„Jeszcze nigdy tak bardzo nie liczyliśmy na Was” – pisze do festiwalowiczów Jurek Owsiak.
To będzie wyjątkowy Przystanek Woodstock. Nie dość, że impreza odbędzie się w tym roku wyjątkowo wcześnie, bo już w połowie lipca, to jeszcze pierwszy raz w historii jej teren będzie musiał być ogrodzony przez organizatorów. Komendant lubuskiej policji poinformował WOŚP, że festiwalowi ma zostać nadany status imprezy podwyższonego ryzyka. To jest nasza reakcja na to co się dzieje w Europie, ale także w Polsce. Można mówić, że nas to nie dotyczy, ale to nieprawda. Przykład bombera z Wrocławia, czy mężczyzny zatrzymanego na granicy polsko-ukraińskiej, planującego ataki we Francji, pokazują, że jest inaczej. Woodstock to impreza niebiletowana, tam każdy może wejść w tłum i robić co mu się podoba – mówił w rozmowie z TVN24.pl Marcin Maludy, rzecznik lubuskiej policji.

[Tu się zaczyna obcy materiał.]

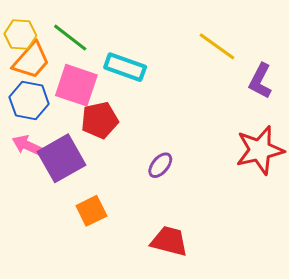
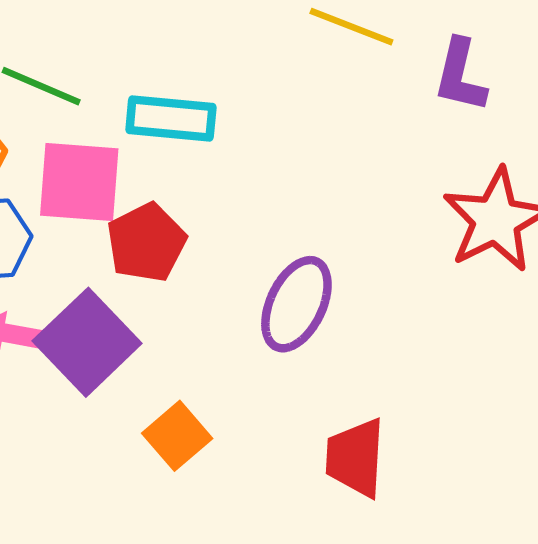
purple ellipse: (160, 165) -> (296, 304), size x1.6
red trapezoid: (169, 241) -> (355, 458), turned -87

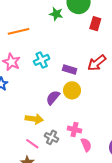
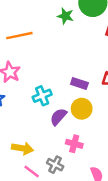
cyan cross: (42, 60) -> (42, 96), moved
yellow arrow: (34, 119) -> (22, 148), moved
pink cross: (74, 129) -> (74, 144), moved

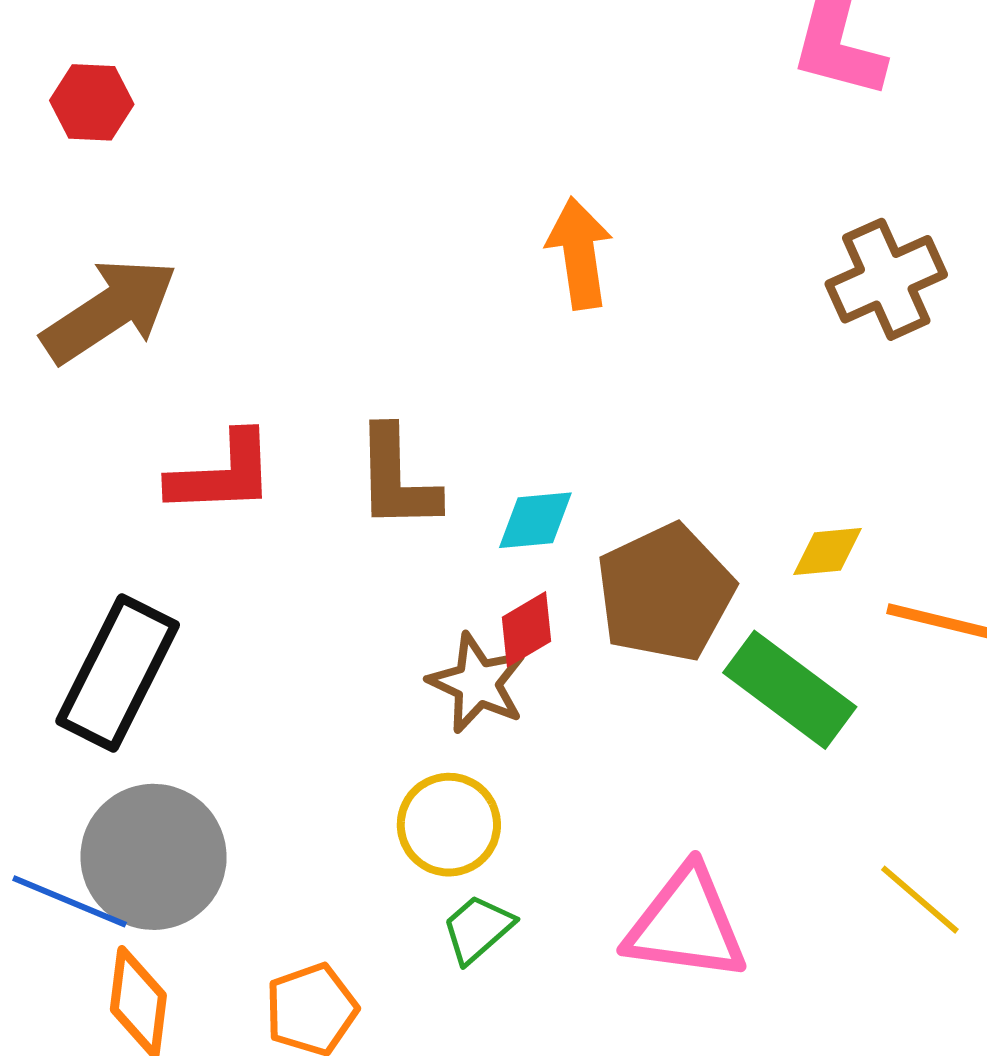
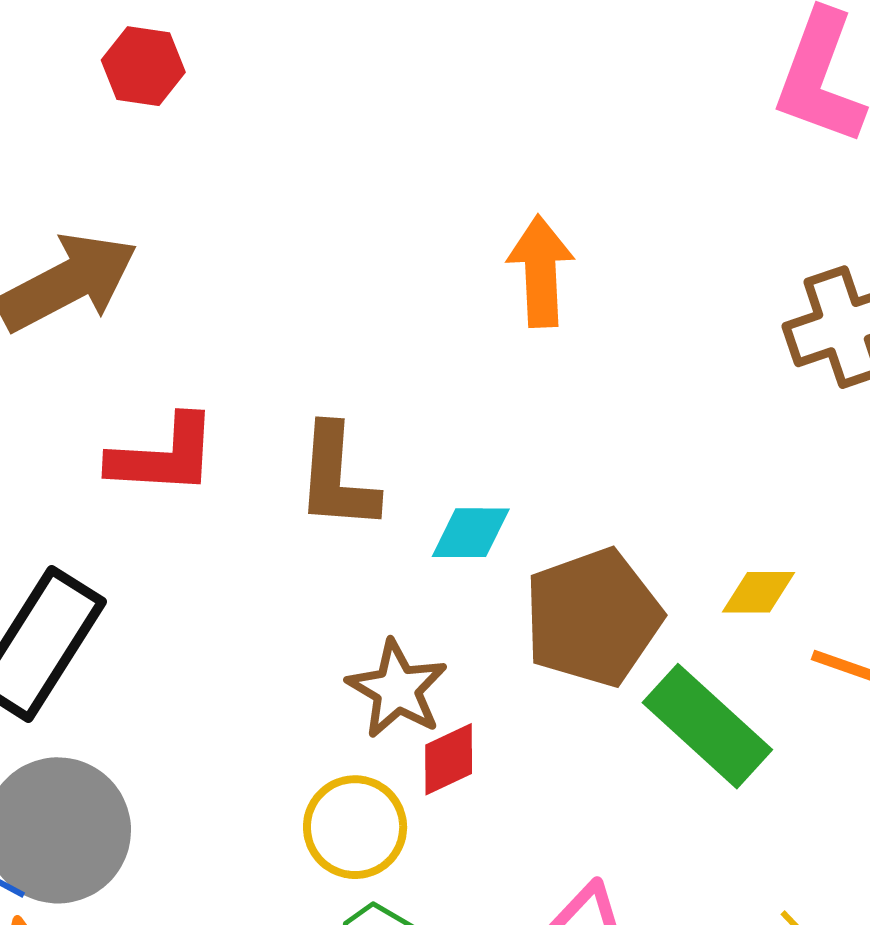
red hexagon: (92, 102) -> (143, 66), moved
red diamond: (526, 629) -> (449, 759), moved

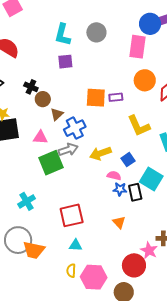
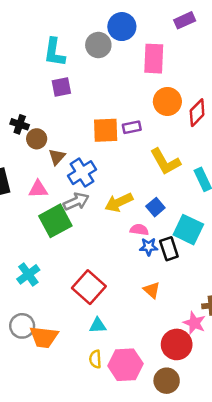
blue circle: (150, 24) -> (122, 27), moved
red square: (72, 215) -> (89, 287), turned -30
gray circle: (18, 240) -> (22, 326), size x0.7

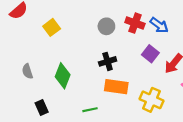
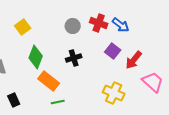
green diamond: (63, 76) -> (36, 57), moved
orange rectangle: (116, 87) -> (49, 81), moved, turned 30

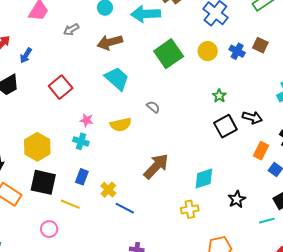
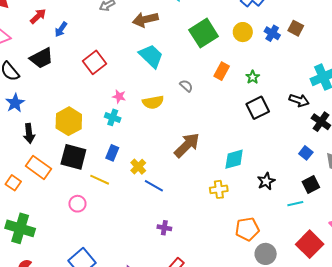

Jurek Owsiak odpowiedział pełnym emocji oświadczeniem opublikowanym na stronie festiwalu. Kiedy dwa tygodnie temu z ust wojewody lubuskiego po raz pierwszy usłyszeliśmy taką zapowiedź, przecieraliśmy oczy ze zdumienia. Od zawsze, a od kilku lat z ogromnymi sukcesami, Przystanek Woodstock organizowany był ze szczególną dbałością o bezpieczeństwo jego uczestników. (…) Chwaliły nas nie tylko służby mundurowe, ale także wszystkie inne instytucje współpracujące przy zabezpieczeniu festiwalu. Podkreślano jego wyjątkowość, serdeczność, a przy tym niezwykłą staranność organizatora w wypełnianiu wszystkich wymogów. Tak oceniały nas m.in. Inspekcja Sanitarna, służby medyczne, czy służby zabezpieczenia kolei – napisał. W dalszej części komunikatu czytamy: Zanim otrzymaliśmy formalny komunikat policji, w odpowiedzi na zaskakującą opinię wojewody lubuskiego opracowaliśmy rewolucyjny plan zabezpieczenia imprezy. Z wielkim bólem, z ciężkim sercem, ale… Ogrodziliśmy ogromny teren całego Przystanku Woodstock. Stworzyliśmy 14 wielkich bram, przyjęliśmy większą ilość Pokojowego Patrolu, który ma razem z nami pilnować porządku na festiwalu. Przyjęliśmy także zasadę, że na terenie poniżej wzgórza ASP nie będą mogły parkować samochody (to była odpowiedź na wcześniejsze sugestie policji). Poszerzyliśmy strefy wolne od procentów. To już nie tylko ASP, ale także miejsca bezpośrednio pod Dużą i Małą Sceną.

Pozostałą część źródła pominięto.